Sentences in lese majeste cases are seemingly all out of proportion to the offenses although many have been halved or reduced after guilty pleas, or nullified by royal pardons, as Daranee’s was. Many speculate that the approaching death of King Bhumibol Adulyadej has kicked off a tense behind-the-scenes for power despite the fact that Prince Vajiralongkorn, who is deeply unpopular, has been anointed as the king’s successor.
In Daranee’s case, she was arrested and sentenced to 15 years in prison in 2011 for three counts of defaming the monarch in a speech during a Red Shirt rally in 2008. However, the sentence was not for what she said, but because Sondhi Limthongkul, a media tycoon and an ultra-royalist who led the so-called Yellow Shirts in a long cycle of violence against a constitutionally elected government, quoted her words in a separate rally. Sondhi was also charged with lese-majeste for quoting her. But in a separate trial, he was found guilty. The prosecution appealed and reversed the decision, sentencing him to jail for two years. He was granted bail and did not serve his sentence.

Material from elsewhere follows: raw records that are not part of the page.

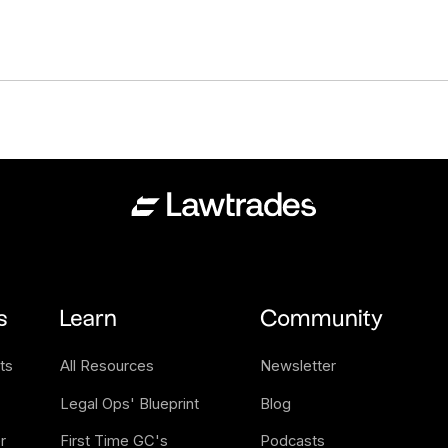
s
Learn
Community
ts
All Resources
Newsletter
Legal Ops' Blueprint
Blog
 
First Time GC's 
Podcasts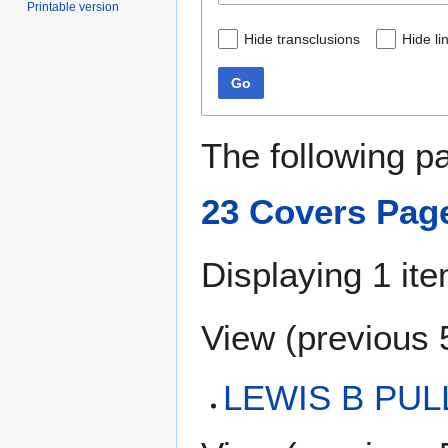
Printable version
Hide transclusions
Hide li
Go
The following p
23 Covers Pag
Displaying 1 ite
View (
previous 
LEWIS B PUL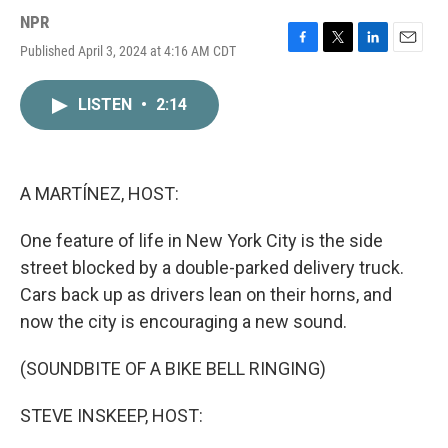
NPR
Published April 3, 2024 at 4:16 AM CDT
F
T
L
E
a
w
i
m
c
i
n
a
LISTEN
•
2:14
e
t
k
i
b
t
e
l
o
e
d
o
r
I
k
n
A MARTÍNEZ, HOST:
One feature of life in New York City is the side
street blocked by a double-parked delivery truck.
Cars back up as drivers lean on their horns, and
now the city is encouraging a new sound.
(SOUNDBITE OF A BIKE BELL RINGING)
STEVE INSKEEP, HOST:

Freed along with Daranee were Pornthip “Golf” Munkong,an activist who was arrested in 2014 and convicted in February 2015, who along with a separately detained activist named Patiwat Saraiyaem, produced a political play, The Wolf Bride, about a fictional monarch and kingdom that the Thai authorities decided wasn’t fictional enough. Pornthip was denied bail several times but finally, with Patiwat, entered a guilty plea and asked that their sentences be suspended.
The third freed woman, Thitinant Kaewjantranont, a New Zealand woman, was ruled to be mentally ill by court doctors. Nonetheless, she was found guilty in 2014 and sentenced to two years in prison. The details of her case are unclear, according to the website Political Prisoners in Thailand. She was said to be detained in prisons and hospitals.